Iedereen heeft de voedingspiramide al eens gezien. Helaas vergeten velen de theorie die erbij hoort. Van welke groep mag je wat eten?

Er is op dit vlak geen one size fits all. Enkele factoren bepalen wat je van welke groep mag eten: je gewicht, je dagelijkse activiteiten, je training, ... Bovendien is het fout om enkel rekening te houden met calorieën. Je lichaam heeft namelijk specifieke noden afhankelijk van je training.

Koolhydraten

Koolhydraten zijn onze voornaamste energiebron. Ze zijn de brandstof van ons lichaam en cruciaal voor recuperatie na een training. Het spreekt voor zich dat je lichaam op een trainingsdag nood heeft aan extra koolhydraten. Hoe intensiever je sport, hoe meer koolhydraten je lichaam nodig heeft. Zowel tijdens als na de training.

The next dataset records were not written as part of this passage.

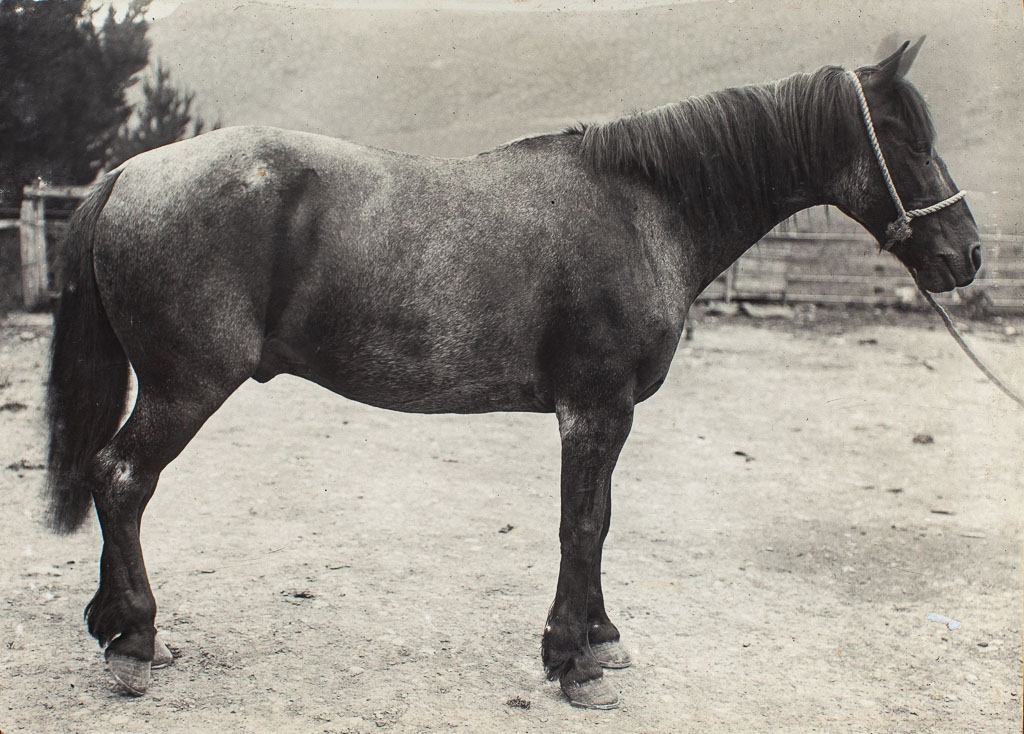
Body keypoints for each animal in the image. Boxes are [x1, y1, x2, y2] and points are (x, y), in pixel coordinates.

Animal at [44, 40, 980, 709]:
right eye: (904, 137)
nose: (966, 255)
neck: (642, 208)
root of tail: (129, 172)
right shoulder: (594, 408)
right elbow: (582, 526)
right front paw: (574, 663)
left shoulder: (604, 414)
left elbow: (599, 520)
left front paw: (600, 639)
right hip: (184, 388)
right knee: (120, 478)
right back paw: (134, 643)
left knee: (107, 478)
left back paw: (115, 627)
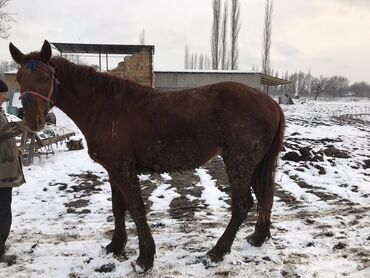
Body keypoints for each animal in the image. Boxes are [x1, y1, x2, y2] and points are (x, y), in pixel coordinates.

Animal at [9, 40, 286, 272]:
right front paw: (116, 245)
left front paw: (145, 258)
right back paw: (257, 238)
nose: (33, 121)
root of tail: (272, 103)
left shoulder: (123, 168)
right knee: (265, 197)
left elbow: (135, 208)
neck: (104, 107)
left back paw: (216, 252)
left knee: (242, 204)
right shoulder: (113, 170)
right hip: (254, 164)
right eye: (20, 77)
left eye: (46, 76)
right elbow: (118, 208)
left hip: (238, 162)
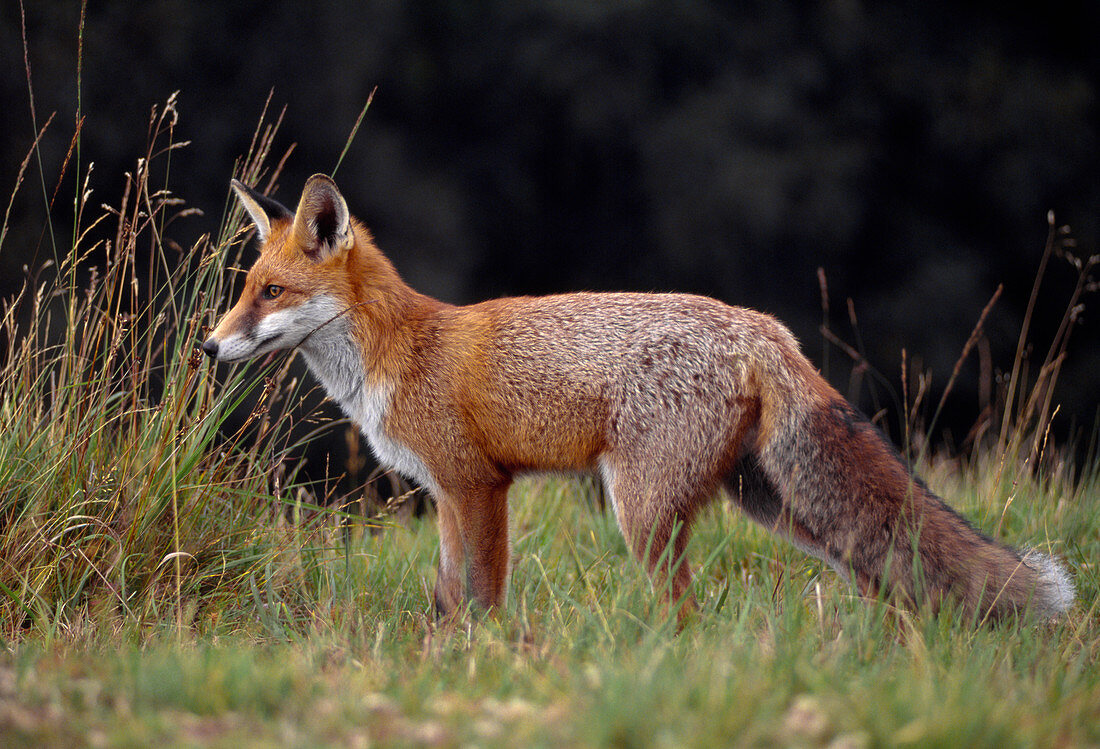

Op een rustdag, of als je een zeer korte training afwerkt, eet je ongeveer 3 à 5 gram koolhydraten per kilogram lichaamsgewicht. Weeg je 60 kg, komt dit dus neer op ongeveer 250 gram koolhydraten.

Eiwitten

Ewitten zijn belangrijk voor het spierherstel en zorgen ervoor dat onze spieren & pezen zich goed aanpassen aan de trainingsprikkels. Bovendien geven ze je sneller een verzadigd gevoel dan koolhydraten. Hiervan eet je 1,2 tot 1,7 gram per kilo lichaamsgewicht per dag, afhankelijk van je trainingsintensiteit.

Vitaminen en mineralen

Vitaminen zijn nodig voor heel wat processen in ons lichaam, waaronder een goede energieverbranding. Tekorten kunnen leiden tot een lagere weerstand, waardoor je sneller ziek wordt & je voorbereiding dus verre van optimaal verloopt. Probeer daarom 300 gram groenten en 2 à 3 stukken fruit per dag te eten. Je kan overigens ook kiezen voor volkoren graanproducten. Bijvoorbeeld volkoren brood, rijst of pasta. Let wel op: je groenten of fruit mixen of langdurig opwarmen zorgt voor een verlies aan vitaminen en mineralen. Je kan je groenten ook stomen. Zo gaan er minder van deze kostbare voedingsstoffen verloren!